Daha evvel bahsettiğim gibi Efes, Beşiktaş ve Galatasaray’a karşı oynadım. Bu takımlara karşı oynamak çok zevkli idi. Her zaman, iki taraf için de oyuncunun %150’sini verme durumu söz konusuydu. Seyirciler çılgındı. Bu tür atmosferleri seviyorum. Böyle atmosferlerde oynamak hoşuma gidiyor. Benim hazırlığım sinirlilik, agresiflik üzerine oluyordu. Bu maçlardan evvel sinirli ve gergin oluyordum. Bu siniri pozitif enerjiye çevirmeye çabalıyordum. Bazen başarılı, bazen de başarısız oluyordum.
• Peki sizce o dönemki Abdi İpekçi atmosferi nasıldı?
Abdi İpekçi’nin atmosferi çok güzeldi. Orada Fenerbahçe ve Hırvat Milli Takımı oyuncusu olarak oynama fırsatım oldu. 2001’de Türk Milli Takımı’na karşı oynadım, inanılmaz bir atmosferdi. 20.000 kadar seyirci vardı. Bir çok salonda oynadım. Abdi İpekçi’deki Fenerbahçe, Galatasaray, Beşiktaş taraftarları dünyanın en iyileri arasında. Ben bunlara karşı oynadığım tüm maçlardan ve Fenerbahçe taraftarının bizi EuroLeague’de desteklemesinden çok zevk aldım.

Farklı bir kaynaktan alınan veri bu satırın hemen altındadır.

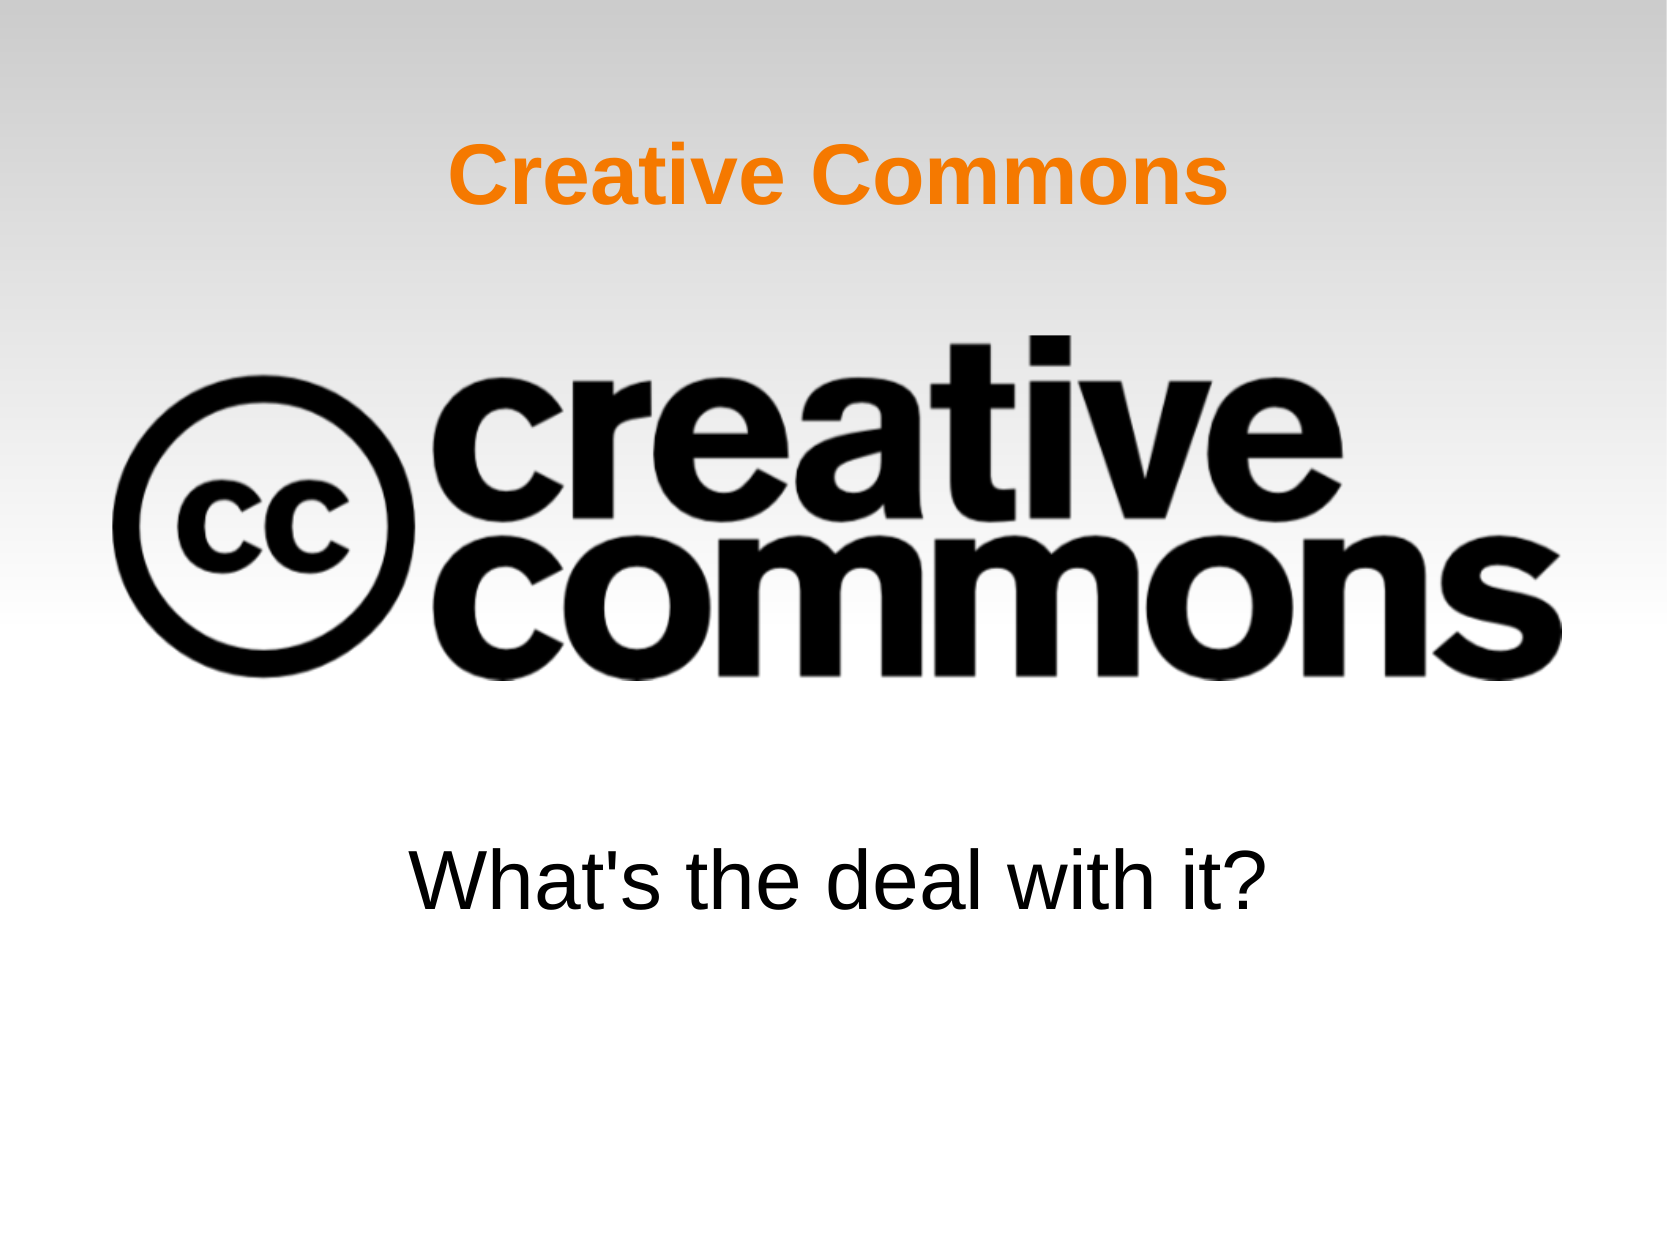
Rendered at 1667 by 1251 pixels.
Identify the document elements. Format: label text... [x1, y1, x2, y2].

subtitle What's the deal with it? [83, 610, 1596, 1130]
picture [0, 0, 1667, 1250]
title Creative Commons [83, 51, 1596, 272]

• Bildiğiniz gibi Fenerbahçe son on beş yılda büyük bir atılım yaparak EuroLeague kupasını müzemize taşıdı ve Avrupa’nın devlerinden biri oldu. Bu süreci nasıl değerlendirirsiniz?
Son zamanlarda basketbol maçlarını fazla takip edemiyorum. Sadece sonuçlara bakıyorum. Son 15 yılda bir kere EuroLeague şampiyonluğu aldığınızı biliyorum. Sizleri destekliyorum, çünkü Türkiye’de ve Fenerbahçe’de çok güzel anılarım var. Fenerbahçe oyuncularına önümüzdeki dönemde başarılı yıllar, Türkiye Ligi ve EuroLeague şampiyonlukları diliyorum.
• Röportajımıza katıldığınız için çok teşekkür ederiz. Son olarak, Fenerbahçe taraftarlarına iletmemizi istediğiniz mesajınız nedir?
Fenerbahçe taraftarına mesajım; muhteşem destek ve tezahüratlarınıza devam edin. Fenerbahçe’de daha fazla oynamak, daha başarılı olmak isterdim. Takıma olan muhteşem desteğinize şahit oldum. Gerçekten, takımı için ölümüne mücadele eden taraftarlarsınız. Böyle kalın. Hepinizi seviyorum.
Belki bir gün İstanbul’a gelirsem sizlerle görüşür, Fenerbahçe Kulübü’nü ziyaret ederim ve oradayken tanıdığım insanlar ile karşılaşabilirim. İyi şanslar dilerim. Fenerbahçe’yi desteklemeye devam!